The indictment against the president’s son comes after a plea agreement on tax and gun charges fell apart in July and amid a probe of his finances by House Republicans.
Federal prosecutors have indicted Hunter Biden, son of President Joe Biden, on gun charges, court documents show.
Biden was indicted Thursday in Delaware federal court on three counts tied to the possession of a gun while using narcotics.
Two counts are tied to Biden allegedly completing a form indicating he was not using illegal drugs when he purchased a Colt Cobra revolver in October 2018. The third count alleges that he possessed a firearm while using a narcotic. The indictment says Biden certified on a federally mandated form “that he was not an unlawful user of, and addicted to, any stimulant, narcotic drug, and any other controlled substance, when in fact, as he knew, that statement was false and fictitious.”
Two of the counts carry a maximum prison sentence of 10 years, while the third has a maximum of five years. Each count also carries a maximum fine of $250,000.
The historic indictment against the son of a sitting president comes after a plea deal that might have ended a yearslong probe into Hunter Biden fell apart and just as House Republicans have launched an impeachment inquiry in an effort to seek bank records and other documents from the president and his son.
The case is being overseen by special counsel David Weiss, who also headed the investigation. Weiss is a Trump appointee who was kept on as U.S. attorney for Delaware because of the sensitive and unique nature of the investigation into a president’s son by the Justice Department, a part of the executive branch headed by the president. U.S. Attorney General Merrick Garland named Weiss special counsel in August, as negotiations over the tax and gun charges collapsed.
The White House referred requests for comment to the Justice Department and Hunter Biden’s legal team.
Weiss declined to comment on the investigation when approached by NBC News on Thursday before the indictment was unsealed.

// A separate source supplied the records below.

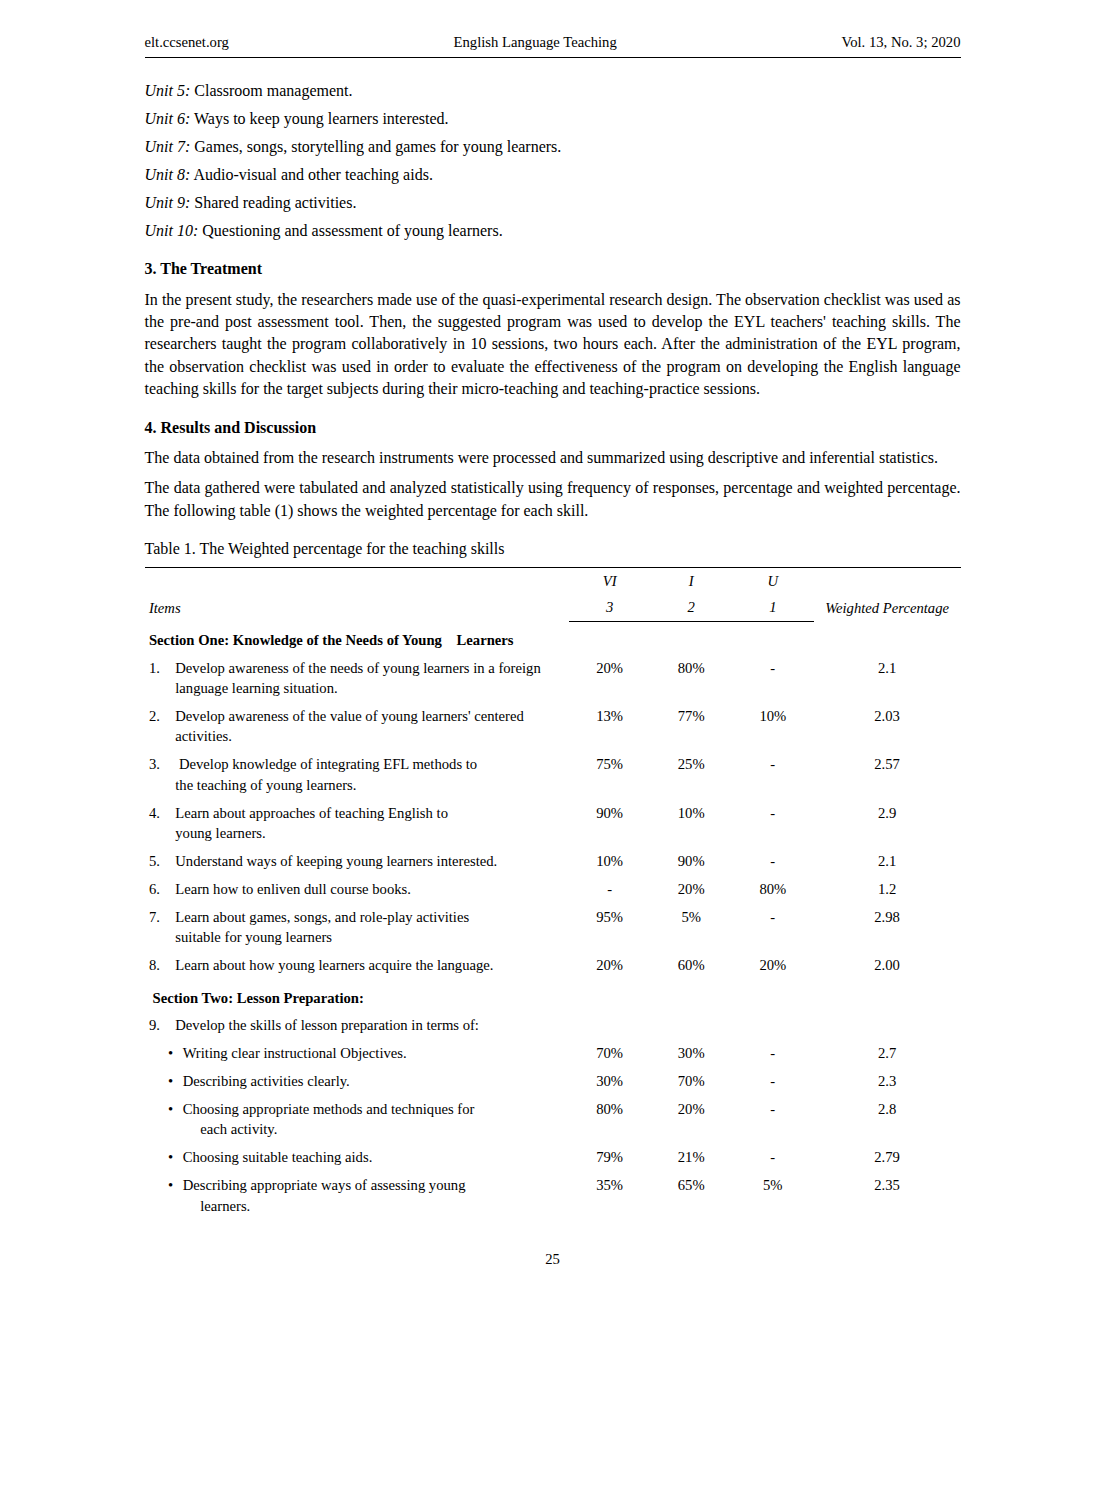elt.ccsenet.org
English Language Teaching
Vol. 13, No. 3; 2020
Unit 5: Classroom management.
Unit 6: Ways to keep young learners interested.
Unit 7: Games, songs, storytelling and games for young learners.
Unit 8: Audio-visual and other teaching aids.
Unit 9: Shared reading activities.
Unit 10: Questioning and assessment of young learners.
3. The Treatment
In the present study, the researchers made use of the quasi-experimental research design. The observation checklist was used as the pre-and post assessment tool. Then, the suggested program was used to develop the EYL teachers' teaching skills. The researchers taught the program collaboratively in 10 sessions, two hours each. After the administration of the EYL program, the observation checklist was used in order to evaluate the effectiveness of the program on developing the English language teaching skills for the target subjects during their micro-teaching and teaching-practice sessions.
4. Results and Discussion
The data obtained from the research instruments were processed and summarized using descriptive and inferential statistics.
The data gathered were tabulated and analyzed statistically using frequency of responses, percentage and weighted percentage. The following table (1) shows the weighted percentage for each skill.
Table 1. The Weighted percentage for the teaching skills
| Items | VI | I | U | Weighted Percentage |
| --- | --- | --- | --- | --- |
| 3 | 2 | 1 |
| Section One: Knowledge of the Needs of Young Learners |
| 1. Develop awareness of the needs of young learners in a foreign language learning situation. | 20% | 80% | - | 2.1 |
| 2. Develop awareness of the value of young learners' centered activities. | 13% | 77% | 10% | 2.03 |
| 3. Develop knowledge of integrating EFL methods to the teaching of young learners. | 75% | 25% | - | 2.57 |
| 4. Learn about approaches of teaching English to young learners. | 90% | 10% | - | 2.9 |
| 5. Understand ways of keeping young learners interested. | 10% | 90% | - | 2.1 |
| 6. Learn how to enliven dull course books. | - | 20% | 80% | 1.2 |
| 7. Learn about games, songs, and role-play activities suitable for young learners | 95% | 5% | - | 2.98 |
| 8. Learn about how young learners acquire the language. | 20% | 60% | 20% | 2.00 |
| Section Two: Lesson Preparation: |
| 9. Develop the skills of lesson preparation in terms of: | | | | |
| Writing clear instructional Objectives. | 70% | 30% | - | 2.7 |
| Describing activities clearly. | 30% | 70% | - | 2.3 |
| Choosing appropriate methods and techniques for each activity. | 80% | 20% | - | 2.8 |
| Choosing suitable teaching aids. | 79% | 21% | - | 2.79 |
| Describing appropriate ways of assessing young learners. | 35% | 65% | 5% | 2.35 |
25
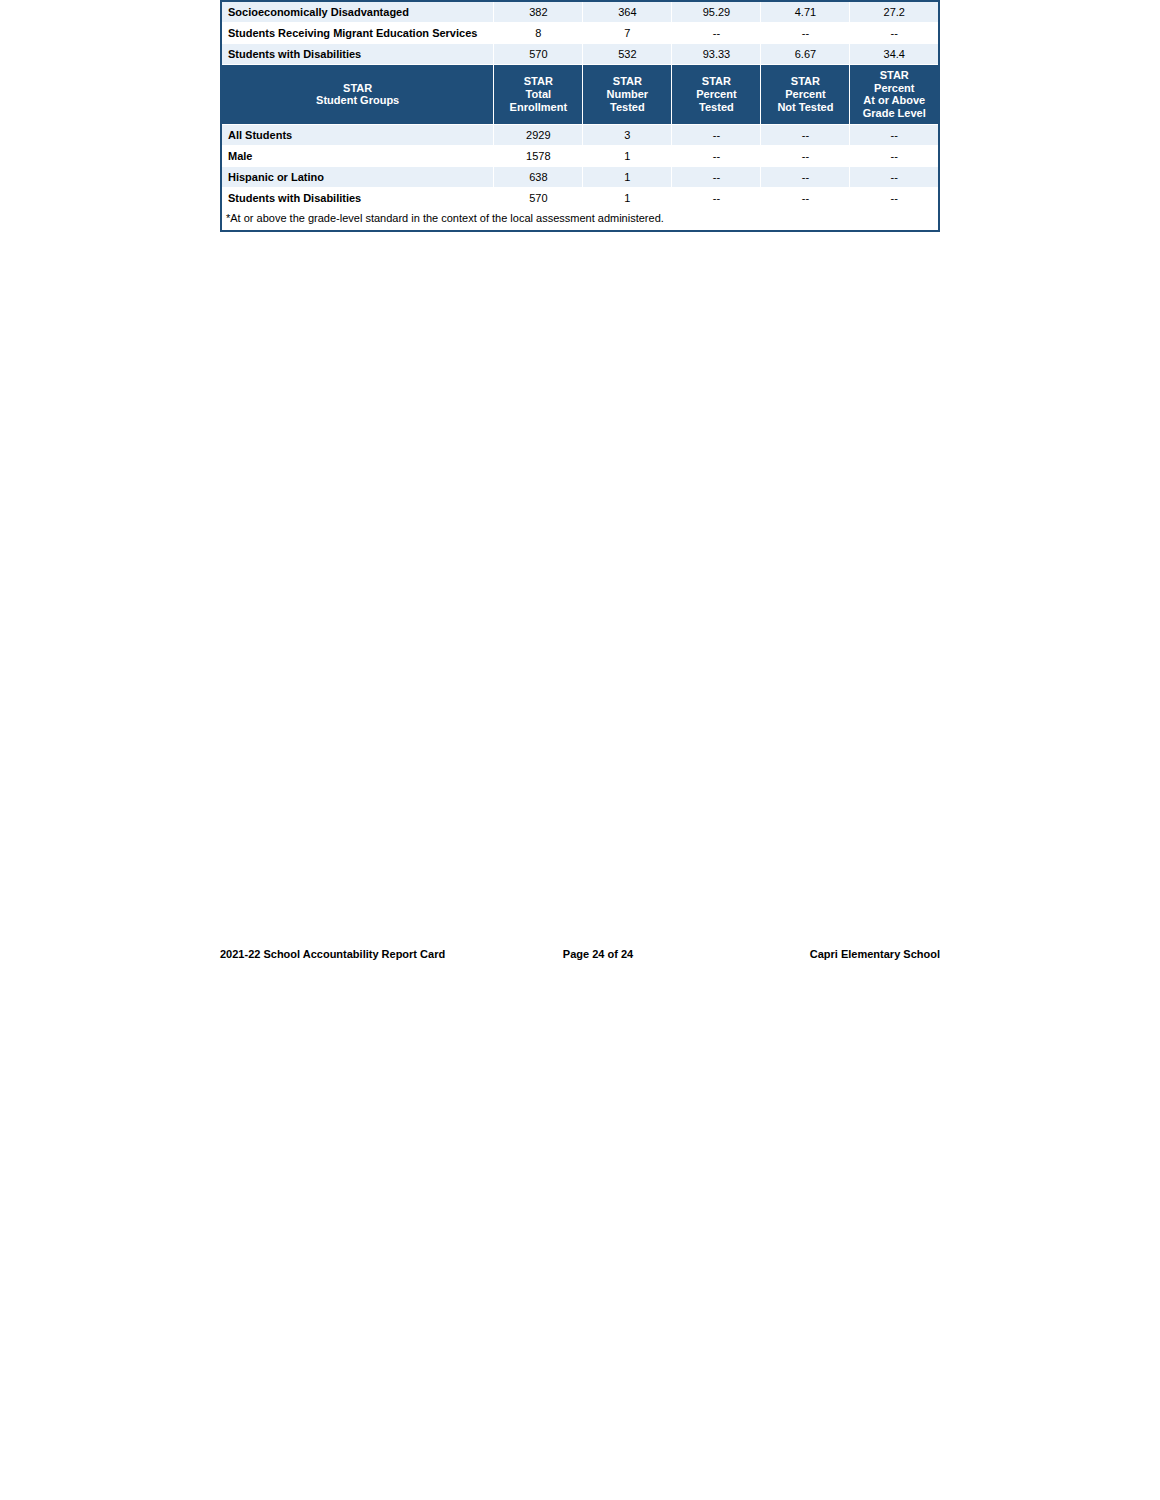| Socioeconomically Disadvantaged | 382 | 364 | 95.29 | 4.71 | 27.2 |
| Students Receiving Migrant Education Services | 8 | 7 | -- | -- | -- |
| Students with Disabilities | 570 | 532 | 93.33 | 6.67 | 34.4 |
| STAR Student Groups | STAR Total Enrollment | STAR Number Tested | STAR Percent Tested | STAR Percent Not Tested | STAR Percent At or Above Grade Level |
| All Students | 2929 | 3 | -- | -- | -- |
| Male | 1578 | 1 | -- | -- | -- |
| Hispanic or Latino | 638 | 1 | -- | -- | -- |
| Students with Disabilities | 570 | 1 | -- | -- | -- |
| *At or above the grade-level standard in the context of the local assessment administered. |
| 2021-22 School Accountability Report Card | Page 24 of 24 | Capri Elementary School |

An attorney for Hunter Biden, Abbe Lowell, said in a statement that the new charges are politically influenced and unwarranted. “We believe these charges are barred by the agreement the prosecutors made with Mr. Biden, the recent rulings by several federal courts that this statute is unconstitutional, and the facts that he did not violate that law, and we plan to demonstrate all of that in court,” Lowell said.

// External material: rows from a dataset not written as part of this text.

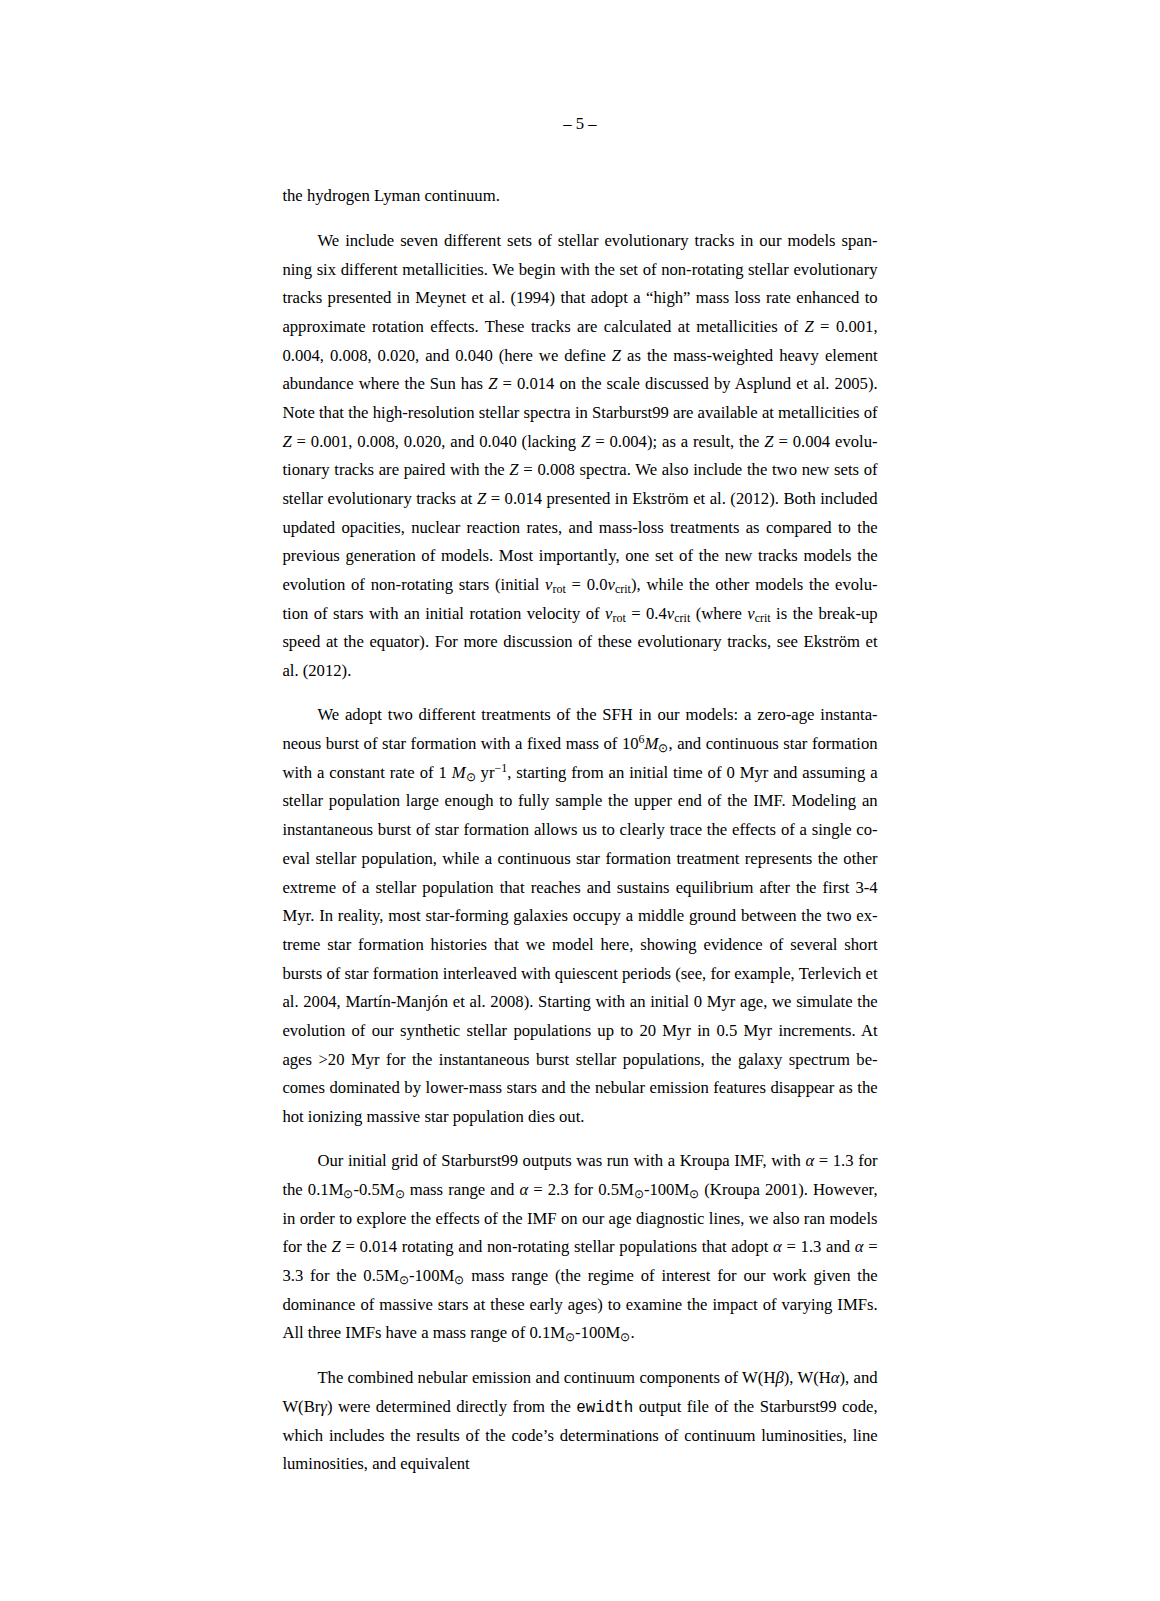– 5 –
the hydrogen Lyman continuum.
We include seven different sets of stellar evolutionary tracks in our models spanning six different metallicities. We begin with the set of non-rotating stellar evolutionary tracks presented in Meynet et al. (1994) that adopt a “high” mass loss rate enhanced to approximate rotation effects. These tracks are calculated at metallicities of Z = 0.001, 0.004, 0.008, 0.020, and 0.040 (here we define Z as the mass-weighted heavy element abundance where the Sun has Z = 0.014 on the scale discussed by Asplund et al. 2005). Note that the high-resolution stellar spectra in Starburst99 are available at metallicities of Z = 0.001, 0.008, 0.020, and 0.040 (lacking Z = 0.004); as a result, the Z = 0.004 evolutionary tracks are paired with the Z = 0.008 spectra. We also include the two new sets of stellar evolutionary tracks at Z = 0.014 presented in Ekström et al. (2012). Both included updated opacities, nuclear reaction rates, and mass-loss treatments as compared to the previous generation of models. Most importantly, one set of the new tracks models the evolution of non-rotating stars (initial vrot = 0.0vcrit), while the other models the evolution of stars with an initial rotation velocity of vrot = 0.4vcrit (where vcrit is the break-up speed at the equator). For more discussion of these evolutionary tracks, see Ekström et al. (2012).
We adopt two different treatments of the SFH in our models: a zero-age instantaneous burst of star formation with a fixed mass of 106M⊙, and continuous star formation with a constant rate of 1 M⊙ yr−1, starting from an initial time of 0 Myr and assuming a stellar population large enough to fully sample the upper end of the IMF. Modeling an instantaneous burst of star formation allows us to clearly trace the effects of a single coeval stellar population, while a continuous star formation treatment represents the other extreme of a stellar population that reaches and sustains equilibrium after the first 3-4 Myr. In reality, most star-forming galaxies occupy a middle ground between the two extreme star formation histories that we model here, showing evidence of several short bursts of star formation interleaved with quiescent periods (see, for example, Terlevich et al. 2004, Martín-Manjón et al. 2008). Starting with an initial 0 Myr age, we simulate the evolution of our synthetic stellar populations up to 20 Myr in 0.5 Myr increments. At ages >20 Myr for the instantaneous burst stellar populations, the galaxy spectrum becomes dominated by lower-mass stars and the nebular emission features disappear as the hot ionizing massive star population dies out.
Our initial grid of Starburst99 outputs was run with a Kroupa IMF, with α = 1.3 for the 0.1M⊙-0.5M⊙ mass range and α = 2.3 for 0.5M⊙-100M⊙ (Kroupa 2001). However, in order to explore the effects of the IMF on our age diagnostic lines, we also ran models for the Z = 0.014 rotating and non-rotating stellar populations that adopt α = 1.3 and α = 3.3 for the 0.5M⊙-100M⊙ mass range (the regime of interest for our work given the dominance of massive stars at these early ages) to examine the impact of varying IMFs. All three IMFs have a mass range of 0.1M⊙-100M⊙.
The combined nebular emission and continuum components of W(Hβ), W(Hα), and W(Brγ) were determined directly from the ewidth output file of the Starburst99 code, which includes the results of the code’s determinations of continuum luminosities, line luminosities, and equivalent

Weiss’s investigation was opened in 2018, the year before Joe Biden announced his candidacy for president, according to a source familiar with the inquiry, and focused on the younger Biden’s finances.
The two sides reached a plea agreement in July that called for Hunter Biden to plead guilty in Delaware federal court to two misdemeanor counts of failing to pay his taxes in return for prosecutors recommending a sentence of probation. A separate felony gun charge for illegally owning the Colt Cobra .38 Special handgun would have been dropped in two years if Biden honored the terms of what’s known as a diversion agreement.
The plea agreement started to fall apart at the court appearance where it was expected to be finalized after the judge presiding over the case raised questions about some details. “The agreements are not straightforward and they contain some atypical provisions,” U.S. District Judge Maryellen Noreika noted, including one that could theoretically protect Biden from other tax-related crimes in the same time period.